In this study, the frequency of female COVID-19-positive patients (51.04%) was higher than the male patients (48.96%), which is consistent with the finding of our previous study [19]. However, there was a difference in the proportion of males and females in different divisions of Bangladesh (Supplementary Figure S1). Regarding comorbidity, the numbers of patients with asthma, diabetes mellitus, hypertension, cardiovascular disease, chronic kidney disease, and other comorbidities were 9, 31, 25, 3, 9, and 11, respectively, whereas 8 of them did not have any comorbidity (Table 1). Interestingly, it was observed that among the 18 reinfected COVID-19-positive patients, 16 (88.89% of the reinfected patients) had comorbidities, and among these 16 patients, 5, 1, and 6 of them had asthma, bronchitis, and diabetes mellitus, respectively.

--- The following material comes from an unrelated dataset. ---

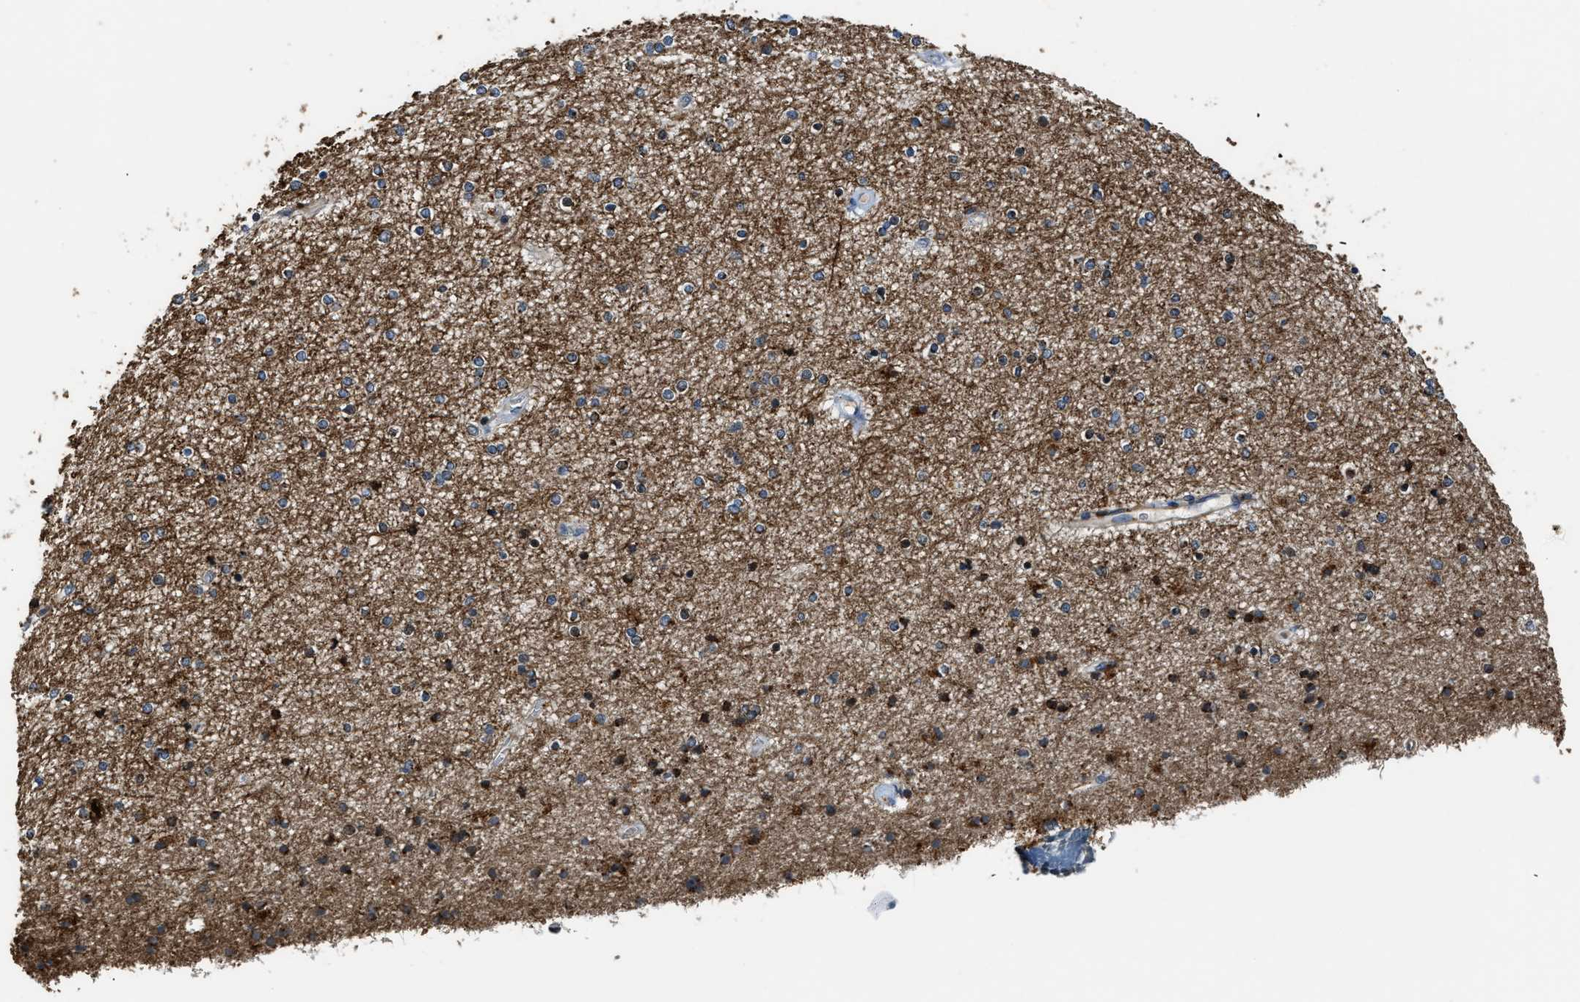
{"staining": {"intensity": "moderate", "quantity": "<25%", "location": "cytoplasmic/membranous"}, "tissue": "caudate", "cell_type": "Glial cells", "image_type": "normal", "snomed": [{"axis": "morphology", "description": "Normal tissue, NOS"}, {"axis": "topography", "description": "Lateral ventricle wall"}], "caption": "Unremarkable caudate was stained to show a protein in brown. There is low levels of moderate cytoplasmic/membranous positivity in about <25% of glial cells.", "gene": "FUT8", "patient": {"sex": "female", "age": 54}}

Supporting the tendency of co-occurrence of reinfection and comorbidities, it was reported that immune response is suppressed in respiratory disease conditions and repeated infection occurs in diabetic patients, due to the altered immune response [20,21,22]. Interestingly, the analysis revealed that even though they were vaccinated with the first, second and third doses of COVID-19 vaccines, 2, 12, and 1 of the patients, respectively, were reinfected with this virus (Supplementary Figure S4). Reinfection in vaccinated COVID-19-positive patients was also reported in other studies [20].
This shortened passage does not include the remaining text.